Monitoring, compliance, and optimization through automation

Cloud native architectures that use complex services and span across multiple geographic locations require the ability to change often based on usage patterns and other factors. Using automation to monitor the full span of the solution, ensure compliance with company or regulatory standards, and continuously optimize resource usage shows an increasing level of maturity. As with any evolution, building on the previous stages of maturity enables the use of advanced techniques that allow for increased scale to be introduced to a solution.

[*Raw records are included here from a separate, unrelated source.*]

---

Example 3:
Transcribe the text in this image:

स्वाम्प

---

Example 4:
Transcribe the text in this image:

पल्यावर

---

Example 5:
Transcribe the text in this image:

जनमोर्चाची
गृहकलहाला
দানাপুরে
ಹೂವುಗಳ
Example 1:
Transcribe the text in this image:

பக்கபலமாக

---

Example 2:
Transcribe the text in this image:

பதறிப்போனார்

One of the most important data points that can be collected is the monitoring data that cloud vendors will have built into their offerings. Mature cloud vendors have monitoring services natively integrated to their other services that can capture metrics, events, and logs of those services that would otherwise be unobtainable. Using these monitoring services to trigger basic events that are happening is a type of automation that will ensure overall system health. For example, a system using a fleet of compute virtual machines as the logic tier of a services component normally expects a certain amount of requests, but at periodic times a spike in requests causes the CPU and network traffic on these instances to quickly increase. If properly configured, the cloud monitoring service will detect this increase and launch additional instances to even out the load to more acceptable levels and ensure proper system performance. The process of launching additional resources is a design configuration of the system that requires Infrastructure as Code automation, to ensure that the new instances are deployed using the same exact configuration and code as all the others in the cluster. This type of activity is often called auto scaling, and it also works in reverse, removing instances once the spike in requests has subsided.

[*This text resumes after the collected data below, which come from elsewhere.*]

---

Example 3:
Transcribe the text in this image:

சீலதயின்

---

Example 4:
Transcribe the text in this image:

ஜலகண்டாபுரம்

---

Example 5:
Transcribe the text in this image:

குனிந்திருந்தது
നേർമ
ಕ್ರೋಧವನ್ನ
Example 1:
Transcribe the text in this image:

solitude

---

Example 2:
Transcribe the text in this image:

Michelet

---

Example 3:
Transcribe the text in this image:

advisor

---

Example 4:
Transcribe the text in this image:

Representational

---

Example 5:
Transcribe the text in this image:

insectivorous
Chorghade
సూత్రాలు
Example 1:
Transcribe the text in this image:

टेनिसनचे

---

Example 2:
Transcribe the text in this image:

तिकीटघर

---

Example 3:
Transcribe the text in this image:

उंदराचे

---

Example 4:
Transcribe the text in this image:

Automated compliance of environment and system configurations is becoming increasingly critical for large enterprise customers. Incorporating automation to perform constant compliance audit checks across system components shows a high level of maturity on the automation axis. These configuration snapshot services allow a complete picture in time of the full environmental makeup, and are stored as text for long-term analysis. Using automation, these snapshots can be compared against previous views of the environment to ensure that configuration drift has not happened. In addition to previous views of the environment, the current snapshot can be compared against desired and compliant configurations that will support audit requirements in regulated industries.

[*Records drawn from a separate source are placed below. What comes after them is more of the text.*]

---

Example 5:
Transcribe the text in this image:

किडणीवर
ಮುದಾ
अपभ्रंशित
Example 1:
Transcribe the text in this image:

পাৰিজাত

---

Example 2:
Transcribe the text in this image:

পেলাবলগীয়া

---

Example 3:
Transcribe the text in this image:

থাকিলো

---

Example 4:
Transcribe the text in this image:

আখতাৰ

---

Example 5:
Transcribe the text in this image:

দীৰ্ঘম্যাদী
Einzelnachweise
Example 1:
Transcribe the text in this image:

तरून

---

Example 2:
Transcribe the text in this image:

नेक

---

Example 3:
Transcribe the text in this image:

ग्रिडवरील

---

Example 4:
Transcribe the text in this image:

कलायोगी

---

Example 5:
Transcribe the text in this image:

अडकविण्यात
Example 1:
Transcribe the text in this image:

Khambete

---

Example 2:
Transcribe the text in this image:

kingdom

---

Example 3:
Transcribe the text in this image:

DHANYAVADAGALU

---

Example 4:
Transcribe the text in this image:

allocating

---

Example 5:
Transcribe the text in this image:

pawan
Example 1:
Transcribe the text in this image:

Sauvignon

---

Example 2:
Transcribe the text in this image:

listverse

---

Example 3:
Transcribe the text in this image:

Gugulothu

Optimization of cloud resources is an area that can easily be overlooked. Before the cloud, a system was designed and an estimation was used to determine the capacity required for that system to run at peak requirements. This led to the procurement of expensive and complex hardware and software before the system had even been created. Due to that, it was common for a significant amount of over-provisioned capacity to sit idle and waiting for an increase in requests to happen. With the cloud, those challenges all but disappear; however, system designers still run into situations where they don't know what capacity is needed. To resolve this, automated optimization can be used to constantly check all system components and, using historical trends, understand if those resources are over-or under-utilized. Auto scaling is a way to achieve this; however, there are much more sophisticated ways that will provide additional optimization if implemented correctly; for example, using an automated process to check running instances across all environments for under-used capacity and turning them off, or performing a similar check to shut down all development environments on nights and weekends, could save lots of money for a company.

One of the key ways to achieve maturity for a cloud native architecture with regards to monitoring, compliance, and optimization is to leverage an extensive logging framework. Loading data into this framework and analyzing that data to make decisions is a complex task, and requires the design team to fully understand the various components and make sure that all required data is being captured at all times. These types of frameworks help to remove the thinking that logs are files to be gathered and stored, and instead focus on logs as streams of events that should be analyzed in real time for anomalies of any kind. For example, a relatively quick way to implement a logging framework would be to use ElastiCache, Logstash, and Kibana, often referred to as an ELK stack, to capture all types of the system log events, cloud vendor services log events, and other third-party log events.